** INPUT FOR THIS TASK follows **

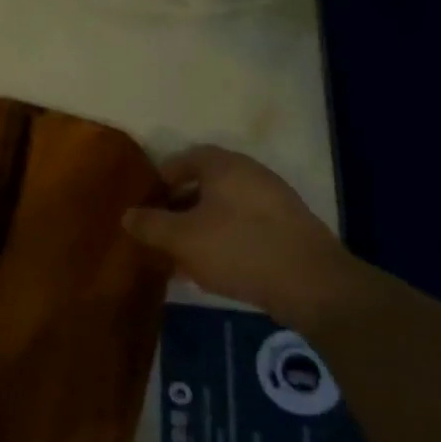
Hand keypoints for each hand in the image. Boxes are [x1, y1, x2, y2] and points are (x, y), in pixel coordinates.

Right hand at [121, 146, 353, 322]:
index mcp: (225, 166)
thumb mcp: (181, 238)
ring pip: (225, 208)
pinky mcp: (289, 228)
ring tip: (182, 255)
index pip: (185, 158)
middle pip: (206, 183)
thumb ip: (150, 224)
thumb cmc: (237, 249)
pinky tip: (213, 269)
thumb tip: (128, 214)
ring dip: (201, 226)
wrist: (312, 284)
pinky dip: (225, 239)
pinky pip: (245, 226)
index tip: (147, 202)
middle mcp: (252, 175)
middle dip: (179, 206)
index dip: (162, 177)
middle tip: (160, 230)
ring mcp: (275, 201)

** End of INPUT FOR THIS TASK **
** INPUT FOR THIS TASK follows **

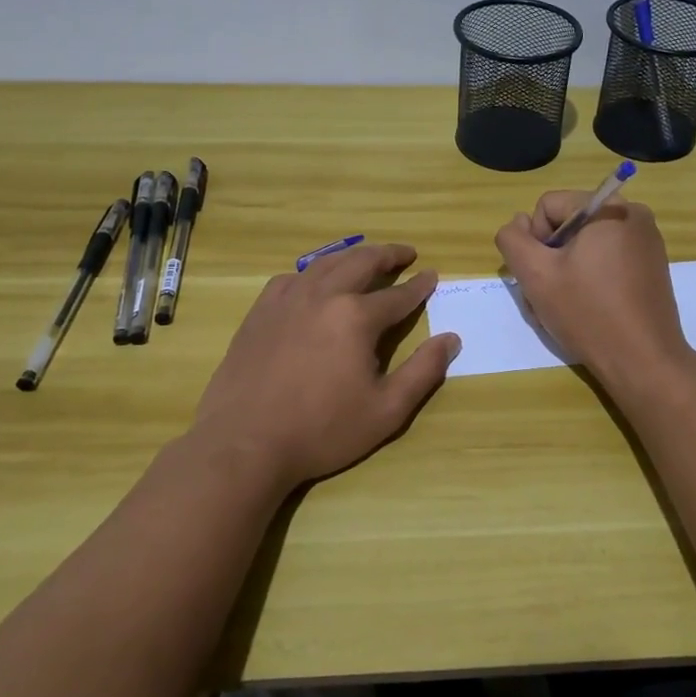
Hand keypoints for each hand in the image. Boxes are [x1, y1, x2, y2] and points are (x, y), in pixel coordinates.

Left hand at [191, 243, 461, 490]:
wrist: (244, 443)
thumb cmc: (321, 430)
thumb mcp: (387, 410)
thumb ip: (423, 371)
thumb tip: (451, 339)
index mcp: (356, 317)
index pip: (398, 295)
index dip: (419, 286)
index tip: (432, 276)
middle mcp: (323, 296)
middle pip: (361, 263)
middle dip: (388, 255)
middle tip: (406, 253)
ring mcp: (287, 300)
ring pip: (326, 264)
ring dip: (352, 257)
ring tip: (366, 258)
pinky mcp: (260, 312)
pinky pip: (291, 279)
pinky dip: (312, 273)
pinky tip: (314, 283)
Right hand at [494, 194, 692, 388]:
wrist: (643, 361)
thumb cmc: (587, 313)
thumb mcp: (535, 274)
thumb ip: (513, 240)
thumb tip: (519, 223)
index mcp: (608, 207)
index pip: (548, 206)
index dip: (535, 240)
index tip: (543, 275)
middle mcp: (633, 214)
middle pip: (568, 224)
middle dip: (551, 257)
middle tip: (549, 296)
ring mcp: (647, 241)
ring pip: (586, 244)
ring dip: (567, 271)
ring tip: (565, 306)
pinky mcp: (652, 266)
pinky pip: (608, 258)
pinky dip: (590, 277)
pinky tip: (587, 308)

** End of INPUT FOR THIS TASK **

WHAT YOU SHOULD DO » Only the lines above from the line containing "index dip: (535, 240)" through the line containing "pinky tip: (587, 308)" should be retyped, exactly and with both ends included.

RESPONSE TO THIS TASK »
index dip: (535, 240)
index tip: (543, 275)
middle mcp: (633, 214)
middle pip: (568, 224)
middle dip: (551, 257)
middle tip: (549, 296)
ring mcp: (647, 241)
ring pip: (586, 244)
ring dip: (567, 271)
ring tip: (565, 306)
pinky mcp: (652, 266)
pinky pip: (608, 258)
pinky dip: (590, 277)
pinky tip: (587, 308)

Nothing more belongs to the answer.